Echange avec Cécile Raitière, directrice R&D du groupe NBVC (solutions diagnostiques en élevage bovin) et responsable du pôle technique


Du terrain viennent les idées de développement
Quelles sont les missions de directrice de la recherche et développement, dans un laboratoire qui propose des solutions diagnostiques aux vétérinaires ruraux ?

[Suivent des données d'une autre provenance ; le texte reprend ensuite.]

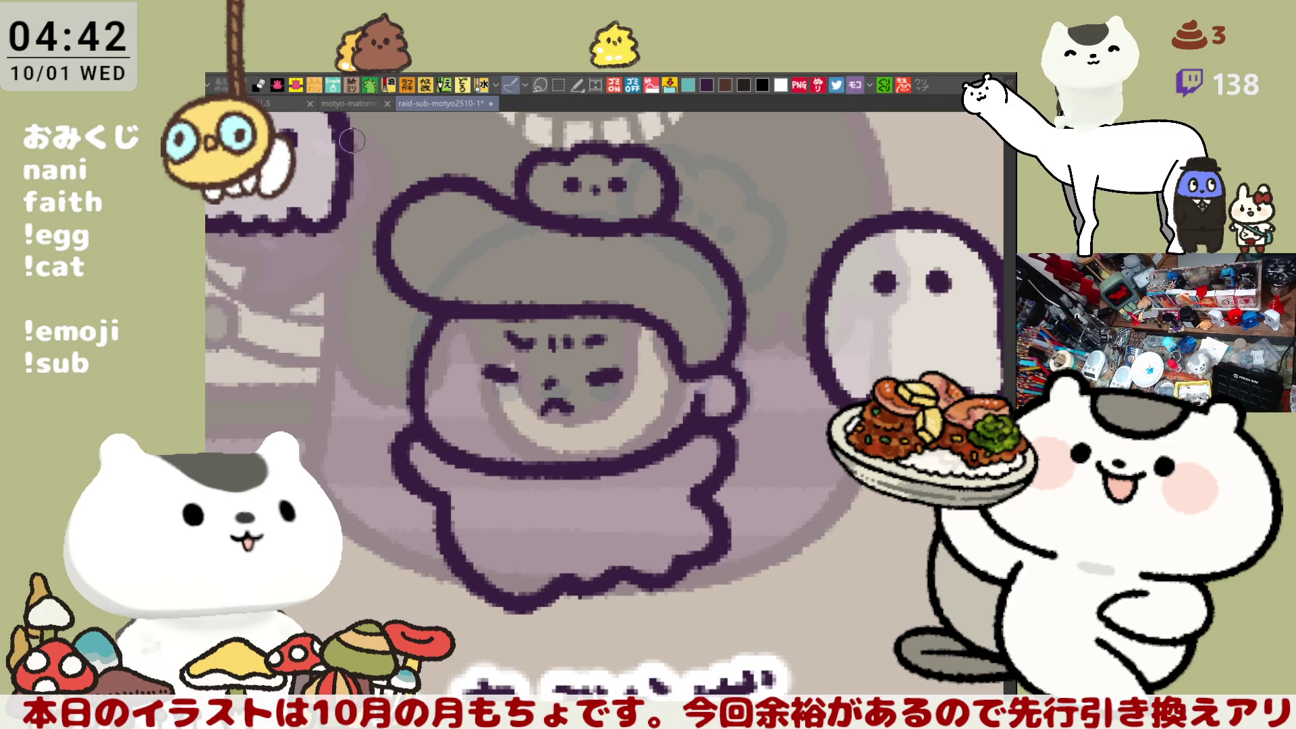
Step: Check the motyo-matome25-1 sheet, save it, and return to the raid-sub drawing
left_click(330, 104)
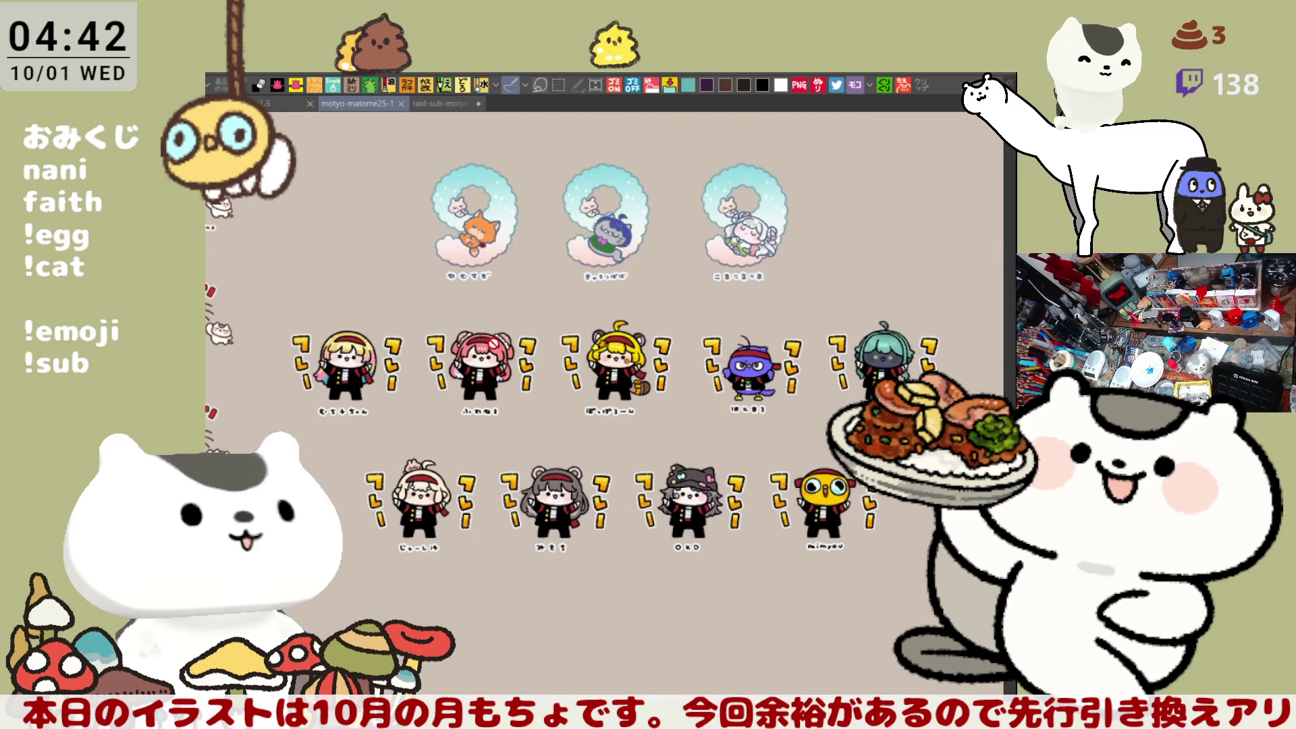
key("Delete")
key("ctrl+z")
scroll(489, 513, "up", 5)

J’ai la chance d’être à la fois directrice de la Recherche et du développement, et responsable technique, sur le terrain. Les problématiques rencontrées lors de visites d’élevage soulèvent des questions, auxquelles on veut apporter des solutions : des solutions diagnostiques ou des compléments alimentaires.
C’est du terrain que viennent les idées de développement, qui sont discutées en équipe. Une étude bibliographique aide à identifier les principes actifs intéressants, et une forme galénique est choisie pour répondre aux attentes des éleveurs : un bolus sera préféré pour l’usage individuel, une poudre utilisable dans la mélangeuse pour les usages collectifs. Je suis aussi attentive à la littérature humaine, dont il est possible de s’approprier certaines avancées. Je conçois et mets en place des essais de conviction sur le terrain, auprès de vétérinaires motivés à l’idée de participer à des tests.
Par exemple, nous avons mené une étude pendant 2 ans sur la glycémie du veau à la naissance et les données récoltées sont en cours d’analyse. Des validations dans des conditions plus planes de la Recherche, en coopération avec des laboratoires de recherche académique, nous appuient pour comprendre les phénomènes physiologiques, et permettent des publications scientifiques de nos résultats. J’ai travaille aussi en lien avec le service Qualité afin de garantir la conformité des produits commercialisés. Enfin j’assure des formations de vétérinaire cliniciens.

Comment êtes-vous arrivée à ce poste ?

Lors de mon premier emploi en clientèle, j’ai perçu l’efficacité des compléments alimentaires et l’importance des tests de diagnostic rapides. Ces derniers orientent le diagnostic, et ils permettent un meilleur suivi de l’animal lorsqu’il est revu. J’ai aussi suivi la formation « Alimentation de la vache laitière » à Toulouse. Je me suis intéressée à l’entreprise NBVC, et j’y suis arrivée avec beaucoup de motivation et de passion pour les bovins.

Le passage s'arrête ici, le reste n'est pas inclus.